Items from a dataset:
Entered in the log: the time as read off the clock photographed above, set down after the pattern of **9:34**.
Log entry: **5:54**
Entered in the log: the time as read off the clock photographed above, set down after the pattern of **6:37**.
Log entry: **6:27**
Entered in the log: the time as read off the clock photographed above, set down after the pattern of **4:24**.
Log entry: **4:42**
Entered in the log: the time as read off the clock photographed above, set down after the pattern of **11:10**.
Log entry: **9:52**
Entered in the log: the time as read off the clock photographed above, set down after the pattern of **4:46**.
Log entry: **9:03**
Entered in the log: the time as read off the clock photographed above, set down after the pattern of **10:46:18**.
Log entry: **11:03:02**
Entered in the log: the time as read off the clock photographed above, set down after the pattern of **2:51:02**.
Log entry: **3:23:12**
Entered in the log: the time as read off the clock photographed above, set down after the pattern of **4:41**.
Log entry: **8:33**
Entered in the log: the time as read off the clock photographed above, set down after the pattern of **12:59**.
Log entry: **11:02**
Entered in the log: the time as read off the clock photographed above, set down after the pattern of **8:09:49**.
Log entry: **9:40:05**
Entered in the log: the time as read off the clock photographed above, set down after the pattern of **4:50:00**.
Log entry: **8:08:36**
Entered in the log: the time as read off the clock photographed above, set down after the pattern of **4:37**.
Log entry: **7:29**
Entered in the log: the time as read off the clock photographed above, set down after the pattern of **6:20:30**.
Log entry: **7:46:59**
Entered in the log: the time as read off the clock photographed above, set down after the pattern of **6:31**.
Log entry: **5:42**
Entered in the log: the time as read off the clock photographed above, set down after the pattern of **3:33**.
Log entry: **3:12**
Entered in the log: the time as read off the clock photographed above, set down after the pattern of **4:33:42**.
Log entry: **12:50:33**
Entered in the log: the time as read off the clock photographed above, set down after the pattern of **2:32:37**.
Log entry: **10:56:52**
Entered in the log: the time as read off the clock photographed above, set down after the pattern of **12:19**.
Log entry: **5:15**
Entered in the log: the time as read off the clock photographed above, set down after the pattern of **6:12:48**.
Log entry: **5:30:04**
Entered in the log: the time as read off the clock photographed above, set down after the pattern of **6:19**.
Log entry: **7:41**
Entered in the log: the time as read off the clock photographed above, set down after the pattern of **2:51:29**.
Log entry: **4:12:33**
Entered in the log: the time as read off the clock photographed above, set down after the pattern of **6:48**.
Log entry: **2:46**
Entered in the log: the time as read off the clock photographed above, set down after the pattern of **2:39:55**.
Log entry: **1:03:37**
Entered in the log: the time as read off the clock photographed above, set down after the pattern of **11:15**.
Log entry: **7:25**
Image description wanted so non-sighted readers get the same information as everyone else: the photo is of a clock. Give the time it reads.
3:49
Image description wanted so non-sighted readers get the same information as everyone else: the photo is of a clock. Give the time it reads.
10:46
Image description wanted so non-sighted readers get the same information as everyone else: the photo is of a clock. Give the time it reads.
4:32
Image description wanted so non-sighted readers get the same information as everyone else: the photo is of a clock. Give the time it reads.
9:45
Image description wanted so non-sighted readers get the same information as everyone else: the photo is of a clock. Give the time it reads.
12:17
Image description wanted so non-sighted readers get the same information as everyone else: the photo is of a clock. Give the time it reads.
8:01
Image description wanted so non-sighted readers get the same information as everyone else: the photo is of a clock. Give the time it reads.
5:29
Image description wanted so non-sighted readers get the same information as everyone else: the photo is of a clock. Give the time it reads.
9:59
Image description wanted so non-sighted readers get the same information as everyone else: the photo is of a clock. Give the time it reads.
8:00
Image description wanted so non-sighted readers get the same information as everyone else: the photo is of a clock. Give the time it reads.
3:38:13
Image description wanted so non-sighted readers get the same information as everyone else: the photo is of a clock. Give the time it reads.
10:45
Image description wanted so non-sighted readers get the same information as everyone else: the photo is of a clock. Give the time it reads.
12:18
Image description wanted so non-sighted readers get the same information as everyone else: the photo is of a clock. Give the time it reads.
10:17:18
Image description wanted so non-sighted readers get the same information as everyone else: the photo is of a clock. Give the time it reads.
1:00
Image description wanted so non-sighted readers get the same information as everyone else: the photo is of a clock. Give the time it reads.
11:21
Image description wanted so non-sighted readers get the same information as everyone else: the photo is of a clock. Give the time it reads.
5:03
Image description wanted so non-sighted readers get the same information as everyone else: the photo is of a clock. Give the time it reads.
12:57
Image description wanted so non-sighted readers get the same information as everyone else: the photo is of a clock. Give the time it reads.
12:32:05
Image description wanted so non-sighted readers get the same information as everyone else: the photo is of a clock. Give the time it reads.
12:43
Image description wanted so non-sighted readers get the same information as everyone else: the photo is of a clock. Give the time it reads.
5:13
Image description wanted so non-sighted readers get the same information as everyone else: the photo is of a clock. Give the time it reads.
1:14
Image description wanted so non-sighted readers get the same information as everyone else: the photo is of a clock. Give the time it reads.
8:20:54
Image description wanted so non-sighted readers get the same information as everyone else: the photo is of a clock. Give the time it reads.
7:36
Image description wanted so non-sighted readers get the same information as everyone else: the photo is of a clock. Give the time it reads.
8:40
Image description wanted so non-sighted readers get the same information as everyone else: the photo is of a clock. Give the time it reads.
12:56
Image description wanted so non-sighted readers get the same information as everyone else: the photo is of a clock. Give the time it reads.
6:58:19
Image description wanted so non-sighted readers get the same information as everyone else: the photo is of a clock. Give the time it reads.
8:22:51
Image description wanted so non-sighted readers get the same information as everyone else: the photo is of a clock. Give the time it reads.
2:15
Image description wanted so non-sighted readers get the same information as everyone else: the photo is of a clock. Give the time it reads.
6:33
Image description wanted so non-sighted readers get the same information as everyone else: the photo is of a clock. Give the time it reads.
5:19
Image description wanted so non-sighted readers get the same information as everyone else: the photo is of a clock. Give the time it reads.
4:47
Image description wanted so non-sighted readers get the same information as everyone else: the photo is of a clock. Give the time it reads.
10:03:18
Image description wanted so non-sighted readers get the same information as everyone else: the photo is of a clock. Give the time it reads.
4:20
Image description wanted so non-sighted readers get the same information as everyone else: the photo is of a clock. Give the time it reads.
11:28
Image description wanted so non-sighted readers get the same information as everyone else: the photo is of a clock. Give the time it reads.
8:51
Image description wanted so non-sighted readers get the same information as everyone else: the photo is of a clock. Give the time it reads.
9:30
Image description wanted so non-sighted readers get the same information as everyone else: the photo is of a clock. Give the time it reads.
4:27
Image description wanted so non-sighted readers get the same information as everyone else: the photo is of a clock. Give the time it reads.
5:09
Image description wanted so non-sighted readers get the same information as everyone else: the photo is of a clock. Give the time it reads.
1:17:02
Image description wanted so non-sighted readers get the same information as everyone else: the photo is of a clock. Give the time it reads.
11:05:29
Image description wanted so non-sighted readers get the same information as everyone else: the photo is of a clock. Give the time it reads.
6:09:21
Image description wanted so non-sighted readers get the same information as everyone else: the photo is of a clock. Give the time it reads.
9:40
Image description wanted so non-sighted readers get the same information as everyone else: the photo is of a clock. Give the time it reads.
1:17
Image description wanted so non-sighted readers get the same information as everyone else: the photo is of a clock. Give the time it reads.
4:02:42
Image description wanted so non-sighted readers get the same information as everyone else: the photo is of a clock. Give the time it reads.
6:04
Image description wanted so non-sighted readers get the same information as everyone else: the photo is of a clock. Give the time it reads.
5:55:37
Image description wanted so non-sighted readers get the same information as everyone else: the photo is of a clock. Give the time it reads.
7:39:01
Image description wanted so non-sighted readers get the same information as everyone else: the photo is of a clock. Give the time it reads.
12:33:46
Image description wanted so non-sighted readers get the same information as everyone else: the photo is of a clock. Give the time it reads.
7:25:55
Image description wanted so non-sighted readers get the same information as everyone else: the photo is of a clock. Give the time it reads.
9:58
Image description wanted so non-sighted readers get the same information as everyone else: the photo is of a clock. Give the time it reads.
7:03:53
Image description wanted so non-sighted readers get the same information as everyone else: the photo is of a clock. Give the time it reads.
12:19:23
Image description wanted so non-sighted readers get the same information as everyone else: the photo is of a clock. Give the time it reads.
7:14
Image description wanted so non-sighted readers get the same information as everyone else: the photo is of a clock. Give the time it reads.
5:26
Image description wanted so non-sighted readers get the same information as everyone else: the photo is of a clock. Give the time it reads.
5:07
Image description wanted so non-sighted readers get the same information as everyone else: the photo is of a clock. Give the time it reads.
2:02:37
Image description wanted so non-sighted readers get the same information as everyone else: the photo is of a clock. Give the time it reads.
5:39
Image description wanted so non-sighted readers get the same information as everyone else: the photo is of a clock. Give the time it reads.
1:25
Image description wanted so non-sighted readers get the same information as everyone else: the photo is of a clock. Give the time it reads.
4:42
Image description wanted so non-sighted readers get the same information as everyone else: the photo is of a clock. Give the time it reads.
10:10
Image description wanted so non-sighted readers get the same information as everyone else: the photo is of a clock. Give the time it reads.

### [Goal]
Present, as a JSON list of strings with one string per line and blank lines omitted, the stretch of the material from its start through the line containing "Log entry: **9:52**".

### [Solution below]
[
  "Entered in the log: the time as read off the clock photographed above, set down after the pattern of **9:34**.",
  "Log entry: **5:54**",
  "Entered in the log: the time as read off the clock photographed above, set down after the pattern of **6:37**.",
  "Log entry: **6:27**",
  "Entered in the log: the time as read off the clock photographed above, set down after the pattern of **4:24**.",
  "Log entry: **4:42**",
  "Entered in the log: the time as read off the clock photographed above, set down after the pattern of **11:10**.",
  "Log entry: **9:52**"
]